### TEXT BLOCK
——

Thursday, August 7, 2014

Love and Violence



I loved a girl. Eight years ago. Nothing like that happened ever before or after. Body was on fire, mind was always elsewhere, I was high on oxytocin. I was addicted.

Such a love is bound to fail, even before it begins, in real life. But, that taught me a lesson sharply. Love is violence.

For some reason, I was not much aware of my sex-drive well into mid-youth. I was a strong believer of Platonic love. It never occurred to me that the foundation of society is in population. And population means copulation.

I was a big fan of Darwinian Theory of Evolution in my mid-youth, thanks to the series Reflections in Natural History by Stephen Jay Gould; and the two books The Selfish Gene and The Blind Watchmaker by Richard Dawkins. Yet, it never dawned on me that romantic love had to evolve as a motivational pathway to sex, by the same means of natural selection.

I was too romantic, and naive, probably. The knowledge that love creates violence made me shaky. But, that way, any social or inter-personal communication creates violence. For me, violence was encroachment of personal space, creating influence, any form of persuasion.

Obviously, I was striding the other extreme in an impractical bite of conscience to be politically correct.

Interestingly, I had no compunction with being violent in any other socio-political setup, if needed. When it came to women and romantic relationship, I was shaky, mixing all ideas of political correctness and violence. Probably, I foresaw the Indian culture of rape through my experience and readings on power and difference.

World doesn't specifically hate women. World hates difference.

In my childhood, I was not much welcome to any sporting field. I was shy, and I couldn't play football. Problem was I never learnt.

Things changed drastically in early teenage when I went for swimming, cycling and suddenly jumped up the school grade just like magic. Suddenly, I was the most popular guy in the class. Thus, I saw, at an early age, how difference vanishes in a jiffy. And when it vanishes, acceptance comes. But, I didn't think much about that. I was only 13.

I enjoyed heroism throughout the junior school years. Always topping in the manly subjects English and Maths. Playing dominant roles in all social functions in and outside school. I grew a very high superiority complex.

When I went to learn Kyokushin at the South Asian HQ (and I was a serious student for the first two years), whatever little complex about fitness I had went away. Quickly, I was the fittest among all friends from school and neighborhood. Superiority complex grew.

It all broke down in a massive blow in high school. I have forgotten those two years, and the subsequent damage to my ego. What I remember is a sudden fall in stature in one's own eye creates a huge difference. People with whom I never talked in school (in fact, I didn't consider them intelligent enough to talk) now had a chance to pity, and accept, me in their group. That was a blow!

And this difference made a problem in self-acceptance. Obviously, when one cannot accept himself, others follow suit.

However, what I didn't fully realize at 18, this link between difference and acceptance (self-acceptance or acceptance by others) is not natural. It is socially constructed, and perpetuated. This is a direct legacy from our hunter-gatherer forest days. Different kinds of differences are linked to acceptance in different cultures. And, the privileged class is never aware of their privilege. They think it is natural.

In almost every culture in the world, women are the different. In many cultures, women try to be assimilated in the privileged class. That happened mostly in the second wave of feminism, in the late 60s and 70s. The third wave started questioning this assimilation frenzy. Yet, that continues to different extents, especially in a confused economy like India.

That merely reinforces the myth of the natural link between difference and non-acceptance. They say, sex starts in mind. If that is true for romantic love - lovemaking, that must be equally true for real-time violence-perpetrators to the different.

The privileged wants to teach a lesson to the different? The privileged celebrates his privilege more so, in this society of negotiation. When negotiation doesn't work, hack the interaction. Use more primitive powers.

The world hates the woman, when the woman comprises almost half the world population!

It is surprising, women still love men! Even after all this.

——

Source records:
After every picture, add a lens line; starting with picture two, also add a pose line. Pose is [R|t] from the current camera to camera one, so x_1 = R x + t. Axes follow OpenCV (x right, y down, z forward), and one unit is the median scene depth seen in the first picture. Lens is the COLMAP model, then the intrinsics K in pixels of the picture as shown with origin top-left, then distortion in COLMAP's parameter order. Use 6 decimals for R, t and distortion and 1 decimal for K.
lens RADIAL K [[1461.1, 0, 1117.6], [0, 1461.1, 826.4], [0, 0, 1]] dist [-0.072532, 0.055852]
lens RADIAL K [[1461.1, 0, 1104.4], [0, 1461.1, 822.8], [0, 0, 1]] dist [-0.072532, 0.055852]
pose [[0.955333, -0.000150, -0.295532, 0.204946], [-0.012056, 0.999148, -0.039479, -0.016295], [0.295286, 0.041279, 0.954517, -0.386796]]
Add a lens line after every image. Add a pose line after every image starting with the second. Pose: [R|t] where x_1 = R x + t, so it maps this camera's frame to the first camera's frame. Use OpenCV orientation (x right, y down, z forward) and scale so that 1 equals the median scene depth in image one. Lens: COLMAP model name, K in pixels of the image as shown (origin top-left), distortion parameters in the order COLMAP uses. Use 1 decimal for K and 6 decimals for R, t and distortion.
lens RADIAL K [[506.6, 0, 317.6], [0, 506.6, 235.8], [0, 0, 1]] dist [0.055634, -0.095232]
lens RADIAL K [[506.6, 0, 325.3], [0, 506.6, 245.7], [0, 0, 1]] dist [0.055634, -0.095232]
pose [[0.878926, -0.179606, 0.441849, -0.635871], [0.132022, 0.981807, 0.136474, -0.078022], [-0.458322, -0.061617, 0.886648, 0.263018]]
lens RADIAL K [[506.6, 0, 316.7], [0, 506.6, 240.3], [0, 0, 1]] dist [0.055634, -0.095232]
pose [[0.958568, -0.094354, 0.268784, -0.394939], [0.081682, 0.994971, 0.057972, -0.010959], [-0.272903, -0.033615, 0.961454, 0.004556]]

——

### PROBLEM
In the post on love and violence, what martial art did the writer study at the South Asian HQ? The records have nothing to do with this.

### TASK OUTPUT
Kyokushin.